◆ **Saved data entries**:
---

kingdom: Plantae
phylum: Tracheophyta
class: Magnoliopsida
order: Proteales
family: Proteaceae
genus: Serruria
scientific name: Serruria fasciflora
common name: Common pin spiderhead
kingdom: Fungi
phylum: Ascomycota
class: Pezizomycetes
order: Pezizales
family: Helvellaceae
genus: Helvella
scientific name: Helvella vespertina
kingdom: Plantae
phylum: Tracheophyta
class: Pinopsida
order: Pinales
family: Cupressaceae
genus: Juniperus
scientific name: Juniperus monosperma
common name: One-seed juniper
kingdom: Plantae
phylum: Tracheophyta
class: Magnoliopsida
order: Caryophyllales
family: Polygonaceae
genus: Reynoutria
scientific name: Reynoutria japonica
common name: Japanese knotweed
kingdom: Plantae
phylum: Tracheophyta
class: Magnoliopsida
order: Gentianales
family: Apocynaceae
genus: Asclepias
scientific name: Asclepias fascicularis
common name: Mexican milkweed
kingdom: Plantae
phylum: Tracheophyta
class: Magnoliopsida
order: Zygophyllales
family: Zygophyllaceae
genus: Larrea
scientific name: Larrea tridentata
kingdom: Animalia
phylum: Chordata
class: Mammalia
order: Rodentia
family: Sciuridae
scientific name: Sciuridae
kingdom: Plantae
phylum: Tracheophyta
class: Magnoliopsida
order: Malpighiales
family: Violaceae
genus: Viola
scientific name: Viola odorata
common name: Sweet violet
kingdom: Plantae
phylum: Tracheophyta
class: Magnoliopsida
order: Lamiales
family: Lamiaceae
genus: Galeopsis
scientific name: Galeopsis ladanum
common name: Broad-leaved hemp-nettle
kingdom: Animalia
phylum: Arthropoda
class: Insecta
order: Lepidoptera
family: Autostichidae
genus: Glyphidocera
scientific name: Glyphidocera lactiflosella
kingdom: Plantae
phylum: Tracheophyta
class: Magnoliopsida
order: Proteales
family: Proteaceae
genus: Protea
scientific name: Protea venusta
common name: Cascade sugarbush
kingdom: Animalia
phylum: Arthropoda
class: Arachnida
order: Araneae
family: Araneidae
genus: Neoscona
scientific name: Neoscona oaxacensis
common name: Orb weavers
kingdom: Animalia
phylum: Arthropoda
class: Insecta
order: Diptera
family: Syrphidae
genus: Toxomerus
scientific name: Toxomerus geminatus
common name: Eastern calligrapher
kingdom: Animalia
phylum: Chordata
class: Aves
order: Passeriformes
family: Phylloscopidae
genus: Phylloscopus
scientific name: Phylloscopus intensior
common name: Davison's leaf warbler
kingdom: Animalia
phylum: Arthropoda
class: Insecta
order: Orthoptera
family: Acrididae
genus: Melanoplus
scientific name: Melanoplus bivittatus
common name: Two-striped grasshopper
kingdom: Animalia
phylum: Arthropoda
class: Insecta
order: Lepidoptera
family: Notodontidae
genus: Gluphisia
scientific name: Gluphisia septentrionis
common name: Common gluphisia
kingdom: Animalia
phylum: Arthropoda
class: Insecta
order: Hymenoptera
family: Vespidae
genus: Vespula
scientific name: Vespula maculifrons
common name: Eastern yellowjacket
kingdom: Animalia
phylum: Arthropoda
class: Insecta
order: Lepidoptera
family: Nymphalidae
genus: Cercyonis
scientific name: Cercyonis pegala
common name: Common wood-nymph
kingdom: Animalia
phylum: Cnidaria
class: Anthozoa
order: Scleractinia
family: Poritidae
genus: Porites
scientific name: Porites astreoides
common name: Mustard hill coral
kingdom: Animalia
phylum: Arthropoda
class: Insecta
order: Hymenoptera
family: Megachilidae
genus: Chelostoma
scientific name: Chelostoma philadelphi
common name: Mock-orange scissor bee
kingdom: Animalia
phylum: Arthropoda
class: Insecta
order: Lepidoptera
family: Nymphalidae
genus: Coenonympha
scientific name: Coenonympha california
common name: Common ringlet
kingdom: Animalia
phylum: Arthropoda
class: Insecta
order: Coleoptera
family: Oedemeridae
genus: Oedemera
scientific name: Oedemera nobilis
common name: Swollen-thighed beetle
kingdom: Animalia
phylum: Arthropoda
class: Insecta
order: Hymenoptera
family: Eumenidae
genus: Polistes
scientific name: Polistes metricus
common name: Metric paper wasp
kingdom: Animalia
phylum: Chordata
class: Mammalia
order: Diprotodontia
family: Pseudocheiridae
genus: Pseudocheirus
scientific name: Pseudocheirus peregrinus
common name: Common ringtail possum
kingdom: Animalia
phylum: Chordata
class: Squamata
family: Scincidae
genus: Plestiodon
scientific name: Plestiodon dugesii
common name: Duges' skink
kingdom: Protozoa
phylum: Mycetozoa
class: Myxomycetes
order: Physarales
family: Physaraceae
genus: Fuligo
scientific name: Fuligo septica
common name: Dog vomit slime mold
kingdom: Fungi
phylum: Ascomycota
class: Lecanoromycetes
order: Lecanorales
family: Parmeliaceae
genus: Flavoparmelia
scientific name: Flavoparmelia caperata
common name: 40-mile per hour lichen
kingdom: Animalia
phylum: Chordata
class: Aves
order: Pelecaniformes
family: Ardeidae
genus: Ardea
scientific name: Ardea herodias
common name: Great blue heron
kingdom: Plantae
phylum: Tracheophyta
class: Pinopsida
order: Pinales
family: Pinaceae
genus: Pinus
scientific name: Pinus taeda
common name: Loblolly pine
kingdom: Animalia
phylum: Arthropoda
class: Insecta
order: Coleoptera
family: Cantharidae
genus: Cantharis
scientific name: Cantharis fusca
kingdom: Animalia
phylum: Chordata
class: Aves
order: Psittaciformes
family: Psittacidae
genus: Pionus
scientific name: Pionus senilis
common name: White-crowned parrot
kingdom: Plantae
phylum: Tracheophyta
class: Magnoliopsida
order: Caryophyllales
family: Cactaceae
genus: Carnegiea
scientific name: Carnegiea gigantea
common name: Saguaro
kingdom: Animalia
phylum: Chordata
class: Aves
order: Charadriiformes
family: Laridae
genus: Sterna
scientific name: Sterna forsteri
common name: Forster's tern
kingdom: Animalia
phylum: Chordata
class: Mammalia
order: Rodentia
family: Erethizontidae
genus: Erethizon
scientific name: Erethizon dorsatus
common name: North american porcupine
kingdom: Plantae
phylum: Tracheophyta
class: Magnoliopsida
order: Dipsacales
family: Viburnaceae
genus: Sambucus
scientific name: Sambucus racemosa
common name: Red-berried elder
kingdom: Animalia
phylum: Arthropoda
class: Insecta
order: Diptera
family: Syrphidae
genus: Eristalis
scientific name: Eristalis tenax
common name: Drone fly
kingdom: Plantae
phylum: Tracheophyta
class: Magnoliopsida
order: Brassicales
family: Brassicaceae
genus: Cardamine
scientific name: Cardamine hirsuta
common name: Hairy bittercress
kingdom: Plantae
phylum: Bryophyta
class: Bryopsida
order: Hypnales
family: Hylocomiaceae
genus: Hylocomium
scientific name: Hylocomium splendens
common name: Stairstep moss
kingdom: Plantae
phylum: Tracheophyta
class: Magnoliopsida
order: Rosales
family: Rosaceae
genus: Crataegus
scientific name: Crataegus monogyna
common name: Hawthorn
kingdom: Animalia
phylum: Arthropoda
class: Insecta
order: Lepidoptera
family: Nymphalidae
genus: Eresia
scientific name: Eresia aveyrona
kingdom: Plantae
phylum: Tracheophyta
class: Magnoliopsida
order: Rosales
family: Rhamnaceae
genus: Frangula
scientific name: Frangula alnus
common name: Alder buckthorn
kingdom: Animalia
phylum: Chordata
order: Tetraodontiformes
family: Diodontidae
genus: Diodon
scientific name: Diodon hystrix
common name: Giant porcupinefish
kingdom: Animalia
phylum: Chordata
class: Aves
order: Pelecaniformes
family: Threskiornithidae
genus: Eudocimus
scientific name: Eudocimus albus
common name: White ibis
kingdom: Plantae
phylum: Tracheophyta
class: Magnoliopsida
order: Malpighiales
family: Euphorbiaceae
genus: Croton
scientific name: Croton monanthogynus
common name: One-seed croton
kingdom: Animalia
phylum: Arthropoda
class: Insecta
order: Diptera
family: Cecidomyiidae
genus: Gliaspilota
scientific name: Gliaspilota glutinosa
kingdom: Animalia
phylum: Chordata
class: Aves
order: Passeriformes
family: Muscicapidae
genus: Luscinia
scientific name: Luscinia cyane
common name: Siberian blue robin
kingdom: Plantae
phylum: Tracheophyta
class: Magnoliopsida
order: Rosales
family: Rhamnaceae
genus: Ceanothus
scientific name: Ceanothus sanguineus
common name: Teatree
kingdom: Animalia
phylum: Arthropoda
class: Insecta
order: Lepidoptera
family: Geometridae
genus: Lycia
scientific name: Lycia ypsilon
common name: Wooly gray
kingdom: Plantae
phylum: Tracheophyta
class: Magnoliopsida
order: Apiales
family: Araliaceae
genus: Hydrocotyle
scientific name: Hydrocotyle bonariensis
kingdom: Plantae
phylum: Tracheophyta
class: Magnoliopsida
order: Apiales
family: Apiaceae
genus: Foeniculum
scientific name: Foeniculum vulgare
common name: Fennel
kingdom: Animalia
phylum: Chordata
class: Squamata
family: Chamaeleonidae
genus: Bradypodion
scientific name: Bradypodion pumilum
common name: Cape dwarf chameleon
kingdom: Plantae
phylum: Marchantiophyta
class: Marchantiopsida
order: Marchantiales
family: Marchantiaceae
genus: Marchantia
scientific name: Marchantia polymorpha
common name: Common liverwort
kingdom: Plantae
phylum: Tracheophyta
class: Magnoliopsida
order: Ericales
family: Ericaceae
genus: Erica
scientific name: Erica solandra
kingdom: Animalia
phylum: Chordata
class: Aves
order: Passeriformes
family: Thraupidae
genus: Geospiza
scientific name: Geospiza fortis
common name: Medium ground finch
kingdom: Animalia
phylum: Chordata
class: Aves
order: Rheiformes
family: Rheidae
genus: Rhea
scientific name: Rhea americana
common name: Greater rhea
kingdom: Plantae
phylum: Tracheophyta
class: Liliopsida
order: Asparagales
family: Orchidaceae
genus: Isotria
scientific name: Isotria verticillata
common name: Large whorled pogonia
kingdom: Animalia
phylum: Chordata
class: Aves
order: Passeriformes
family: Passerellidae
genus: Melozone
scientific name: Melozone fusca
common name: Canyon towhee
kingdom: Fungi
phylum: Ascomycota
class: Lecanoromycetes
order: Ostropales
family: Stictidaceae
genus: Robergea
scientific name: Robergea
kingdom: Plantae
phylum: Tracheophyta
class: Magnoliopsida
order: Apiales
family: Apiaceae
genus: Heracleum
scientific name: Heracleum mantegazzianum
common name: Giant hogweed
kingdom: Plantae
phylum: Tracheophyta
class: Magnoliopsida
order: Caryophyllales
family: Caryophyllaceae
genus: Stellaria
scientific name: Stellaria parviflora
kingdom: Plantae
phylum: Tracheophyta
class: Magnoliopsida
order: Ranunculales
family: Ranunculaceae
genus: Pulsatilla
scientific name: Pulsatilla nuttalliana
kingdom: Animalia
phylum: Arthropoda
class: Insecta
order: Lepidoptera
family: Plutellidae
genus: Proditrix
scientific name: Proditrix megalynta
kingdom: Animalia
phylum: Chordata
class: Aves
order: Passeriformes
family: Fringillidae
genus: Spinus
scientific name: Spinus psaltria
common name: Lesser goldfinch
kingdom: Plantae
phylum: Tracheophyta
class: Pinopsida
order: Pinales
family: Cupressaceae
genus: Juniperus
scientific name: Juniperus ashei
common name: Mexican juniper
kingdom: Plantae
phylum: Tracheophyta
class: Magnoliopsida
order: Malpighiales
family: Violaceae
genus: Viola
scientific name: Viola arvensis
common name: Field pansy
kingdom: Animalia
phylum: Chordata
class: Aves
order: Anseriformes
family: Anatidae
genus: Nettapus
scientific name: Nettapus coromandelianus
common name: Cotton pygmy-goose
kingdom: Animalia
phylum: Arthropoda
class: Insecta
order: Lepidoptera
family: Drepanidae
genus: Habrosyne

---

◆ **EXERCISE OBJECTIVE**:
Reproduce only the part of the data that opens with the line containing "class: Pezizomycetes" and closes with the line containing "genus: Melanoplus". Swap each "common name" for "vernacular name" and change nothing else.

◆ **OUTPUT FOR THIS EXERCISE**:
class: Pezizomycetes
order: Pezizales
family: Helvellaceae
genus: Helvella
scientific name: Helvella vespertina
kingdom: Plantae
phylum: Tracheophyta
class: Pinopsida
order: Pinales
family: Cupressaceae
genus: Juniperus
scientific name: Juniperus monosperma
vernacular name: One-seed juniper
kingdom: Plantae
phylum: Tracheophyta
class: Magnoliopsida
order: Caryophyllales
family: Polygonaceae
genus: Reynoutria
scientific name: Reynoutria japonica
vernacular name: Japanese knotweed
kingdom: Plantae
phylum: Tracheophyta
class: Magnoliopsida
order: Gentianales
family: Apocynaceae
genus: Asclepias
scientific name: Asclepias fascicularis
vernacular name: Mexican milkweed
kingdom: Plantae
phylum: Tracheophyta
class: Magnoliopsida
order: Zygophyllales
family: Zygophyllaceae
genus: Larrea
scientific name: Larrea tridentata
kingdom: Animalia
phylum: Chordata
class: Mammalia
order: Rodentia
family: Sciuridae
scientific name: Sciuridae
kingdom: Plantae
phylum: Tracheophyta
class: Magnoliopsida
order: Malpighiales
family: Violaceae
genus: Viola
scientific name: Viola odorata
vernacular name: Sweet violet
kingdom: Plantae
phylum: Tracheophyta
class: Magnoliopsida
order: Lamiales
family: Lamiaceae
genus: Galeopsis
scientific name: Galeopsis ladanum
vernacular name: Broad-leaved hemp-nettle
kingdom: Animalia
phylum: Arthropoda
class: Insecta
order: Lepidoptera
family: Autostichidae
genus: Glyphidocera
scientific name: Glyphidocera lactiflosella
kingdom: Plantae
phylum: Tracheophyta
class: Magnoliopsida
order: Proteales
family: Proteaceae
genus: Protea
scientific name: Protea venusta
vernacular name: Cascade sugarbush
kingdom: Animalia
phylum: Arthropoda
class: Arachnida
order: Araneae
family: Araneidae
genus: Neoscona
scientific name: Neoscona oaxacensis
vernacular name: Orb weavers
kingdom: Animalia
phylum: Arthropoda
class: Insecta
order: Diptera
family: Syrphidae
genus: Toxomerus
scientific name: Toxomerus geminatus
vernacular name: Eastern calligrapher
kingdom: Animalia
phylum: Chordata
class: Aves
order: Passeriformes
family: Phylloscopidae
genus: Phylloscopus
scientific name: Phylloscopus intensior
vernacular name: Davison's leaf warbler
kingdom: Animalia
phylum: Arthropoda
class: Insecta
order: Orthoptera
family: Acrididae
genus: Melanoplus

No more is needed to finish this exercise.